(Text section Opens)

BP’s overall decline rate between 2000 and 2011 without BP-TNK was 3% pa. The underlying decline rate of the declining group (Europe, Alaska, US lower 48, South America and Australia) was a whopping 5.8 %.

So will BP now produce enough oil for their refineries?

This graph shows a comparison of BP’s oil production with the capacity and throughput of BP’s refineries. The sale of BP-TNK means that, on a net-basis, BP needs to buy expensive crude oil and other feedstock on the global market in order to keep their refineries going.

All data for the above graphs can be found here (BP annual reports):

http://www.bp.com/extendedsectiongenericarticle.do?categoryId=9039692&contentId=7072683

In his paper on IOCs, Jean also makes the point that production forecasts of international oil companies have been consistently on the high side as shown on this graph:

Jean’s production curve includes gas which has been converted to barrels of oil equivalent.

Let’s have a look at the French oil major TOTAL:

Total’s oil production peaked in 2004 and declined since then by 4% pa. The underlying decline rate (declining areas) was also a steep 5.7 % pa.

(Text section Closes)
(Data excerpts Opens)

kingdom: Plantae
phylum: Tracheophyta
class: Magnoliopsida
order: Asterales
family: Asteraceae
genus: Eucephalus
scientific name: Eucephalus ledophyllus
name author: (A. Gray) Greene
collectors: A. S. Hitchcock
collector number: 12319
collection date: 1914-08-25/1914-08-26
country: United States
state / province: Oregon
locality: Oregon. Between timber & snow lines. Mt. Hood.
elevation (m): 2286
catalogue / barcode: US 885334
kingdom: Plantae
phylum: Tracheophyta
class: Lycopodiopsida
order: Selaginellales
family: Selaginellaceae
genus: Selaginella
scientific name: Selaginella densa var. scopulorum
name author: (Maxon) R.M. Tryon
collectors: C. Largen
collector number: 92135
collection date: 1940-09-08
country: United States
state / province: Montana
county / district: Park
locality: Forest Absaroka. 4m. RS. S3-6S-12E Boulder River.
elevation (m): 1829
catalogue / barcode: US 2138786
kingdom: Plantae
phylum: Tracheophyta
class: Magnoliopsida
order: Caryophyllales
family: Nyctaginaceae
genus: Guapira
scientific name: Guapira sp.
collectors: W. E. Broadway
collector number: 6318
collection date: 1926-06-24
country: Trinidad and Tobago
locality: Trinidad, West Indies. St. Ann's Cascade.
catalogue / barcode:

(Data excerpts Closes)

▶ Activity
Copy the passage on BP and Total oil production word for word, in full.

▶ Answer to this task
BP’s overall decline rate between 2000 and 2011 without BP-TNK was 3% pa. The underlying decline rate of the declining group (Europe, Alaska, US lower 48, South America and Australia) was a whopping 5.8 %.

So will BP now produce enough oil for their refineries?

This graph shows a comparison of BP’s oil production with the capacity and throughput of BP’s refineries. The sale of BP-TNK means that, on a net-basis, BP needs to buy expensive crude oil and other feedstock on the global market in order to keep their refineries going.

All data for the above graphs can be found here (BP annual reports):

http://www.bp.com/extendedsectiongenericarticle.do?categoryId=9039692&contentId=7072683

In his paper on IOCs, Jean also makes the point that production forecasts of international oil companies have been consistently on the high side as shown on this graph:

Jean’s production curve includes gas which has been converted to barrels of oil equivalent.

Let’s have a look at the French oil major TOTAL:

Total’s oil production peaked in 2004 and declined since then by 4% pa. The underlying decline rate (declining areas) was also a steep 5.7 % pa.